=== Metin Parçası ===

Artık hiçbir şey eskisi gibi değil. Geçmiş yılların fotoğraflarına bakıyorum ne çok özenli, güzel şeyler ile çevriliymiş etrafımız. Her hafta çiçek alabiliyormuşum mesela. Uygun fiyatlar da olunca hayatımızda estetik daha çok oluyordu gibi geliyor. Pazarda köylülerin getirdiği nergisler bile masumluğunu kaybetti. İki sap nergis için ilk haftalarda 30 tl istenirken sonra ki haftalar 100 tl oldu. Durmadan zam yapmak neye dayanıyor anlamıyorum . Benim gibi yaşamında böyle küçük mutluluklara tutunmak isteyenler yine de alıyor. Mesela bu frezyaları almışım geçen senelerde. Özenle sarılıp sarmalanarak elime verilmişti. Bu sene frezya da yok piyasada..
Bu hafta geri gelen soğuk hava dalgası ile kara doyduk. Eksilere düşen sıcaklık ile sabah sokaklar beyazlara büründü. Sabah ayazında kalkıp yollara dökülmek çok zordu ama bir de çıkınca, o taze havayı ciğerlerime çekince hep derin bir ''ohh'' çektim.
İki gün okullar da tatil olunca değmeyin keyfimize.
Karla kaplanan sokağımızı görünce eşyaları topladık, bağ evimize gittik. Sabah erken saatlerde yola çıkınca daha çamura dönmemiş yollarda ilk yürüyen olmanın keyfiyle dolaştık. Eve gidene kadar mahalleler arasında ki kış manzarasıyla uzun zamandır özlediğimize kavuşmuş olduk.

=== Sağlanan Bilgiler ===

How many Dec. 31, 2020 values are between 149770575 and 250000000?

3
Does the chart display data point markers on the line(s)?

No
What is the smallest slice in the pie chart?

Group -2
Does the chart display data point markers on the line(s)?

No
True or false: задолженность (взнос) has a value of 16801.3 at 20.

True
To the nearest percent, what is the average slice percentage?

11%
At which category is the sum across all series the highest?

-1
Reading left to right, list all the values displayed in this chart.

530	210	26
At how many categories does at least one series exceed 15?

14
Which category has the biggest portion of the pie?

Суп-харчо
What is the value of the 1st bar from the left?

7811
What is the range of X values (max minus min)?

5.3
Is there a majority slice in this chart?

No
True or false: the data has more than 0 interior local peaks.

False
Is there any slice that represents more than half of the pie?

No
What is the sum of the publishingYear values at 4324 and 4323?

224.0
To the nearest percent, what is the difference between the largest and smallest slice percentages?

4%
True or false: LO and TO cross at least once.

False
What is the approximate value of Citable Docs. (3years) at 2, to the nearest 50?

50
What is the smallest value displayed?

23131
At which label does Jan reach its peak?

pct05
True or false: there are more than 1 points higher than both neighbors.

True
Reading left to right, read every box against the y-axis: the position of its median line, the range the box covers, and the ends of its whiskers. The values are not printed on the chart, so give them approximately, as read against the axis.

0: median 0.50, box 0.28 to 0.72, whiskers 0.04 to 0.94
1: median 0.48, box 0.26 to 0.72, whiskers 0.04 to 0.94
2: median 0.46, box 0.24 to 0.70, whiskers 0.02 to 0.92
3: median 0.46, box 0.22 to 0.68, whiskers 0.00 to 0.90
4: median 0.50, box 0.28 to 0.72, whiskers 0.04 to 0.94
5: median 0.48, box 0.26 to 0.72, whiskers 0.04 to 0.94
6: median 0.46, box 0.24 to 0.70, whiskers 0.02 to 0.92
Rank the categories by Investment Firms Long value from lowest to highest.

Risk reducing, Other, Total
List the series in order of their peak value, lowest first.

===

Görev Yönergeleri =
(1) Metin parçasına göre geçmiş yıllarda hayatta estetiğin daha çok olduğu neden düşünülüyor? Bir ile üç cümle arasında açıklayın.
(2) Metin parçasını kaldığı yerden sürdürün.

Yanıtlar Aşağıda =
(1) O yıllarda fiyatlar uygundu ve bu sayede her hafta çiçek alınabiliyordu. Metin parçasına göre uygun fiyatlar, hayatta estetiğin daha çok yer almasını sağlıyordu.

(2)
Bağ evimize geldiğimizde ortam öyle güzeldi ki. Etrafta kuşlar cıvıl cıvıl koşturuyorlar, sabah sessizliğinde cennetteymiş gibi hissediyorduk. Uzun zamandır evde olmayınca evin ısısı da buzhane gibiydi. Sobanın iyi tarafı kısa sürede her yeri ısıtması. Hemen sobayı yaktık, odunları taşıdık ve kahvaltıyı hazırladık. Prefabrik evler ısınır mı ısınmaz mı diye çok soruluyordu. Yakarsan güzelce sobayı hemen ısınıyor. Ama çok çabuk da soğuyor.
Kış sebzelerim hala büyüme döneminde. Kış bitecek onlar hep aynı. Bence bu sebze büyütme de ilgi alaka da çok önemli çünkü sadece ekilip bırakılan bitkilerde fazla büyüme olmuyor. Biz de devamlı gelemiyoruz buraya, yazın ektik sonra da yağmurlarla büyüttüler kendilerini.
''İnsan, çektiği ıstırap nispetinde zevk duyar: Ne kadar acıkırsa yemekten, ne kadar yorulursa dinlenmekten, ne kadar ararsa bulmaktan o derece zevk alır. ''
diyor Peyami Safa Bir Tereddüdün Romanı'nda. Her şey zıttıyla anlam kazanıyor. Keyif, mutluluk, huzur istiyoruz devamlı ama bize bunların değerini bildiren karşıtları.
Pazartesi okullar açıldı ama bizim köyde kış tüm şiddetiyle devam ediyordu. Okulun suları donmuş ve iki gün çözülmedi. Yollar karlar ile kapanmış, tuzlama yapılınca açılmıştı, minibüsle kolaylukla gittim. Fazla çocuk gelmedi bu soğukta, sonrasında okul normale döndü.
Okul çıkışı yollara koyuldum, soğuk demeden gezdim dolaştım.
Peygamber Efendimiz (s.a.v.) bir hadis-i şeriflerinde; “Bir kimse kıyamet günü ömrünü nerede tükettiğinden, ilmi ile ne gibi işler yaptığından, malını nereden kazanıp nereye harcadığından, vücudunu nerede yıprattığından sorulmadıkça bulunduğu yerden ayrılamaz.” buyurmuş.
Her anımın dolu ve verimli geçmesi için çabalıyorum. İşimde zaten elimden geldiğince olması gerekeni yapıyorum. Sonrasında da okuma, yazma, bir şeyler üretme ile geçsin istiyorum.
Okumak için kütüphaneye giderim hep. Hatta ilçede en çok okuyan vatandaş seçilmiştim zamanında :)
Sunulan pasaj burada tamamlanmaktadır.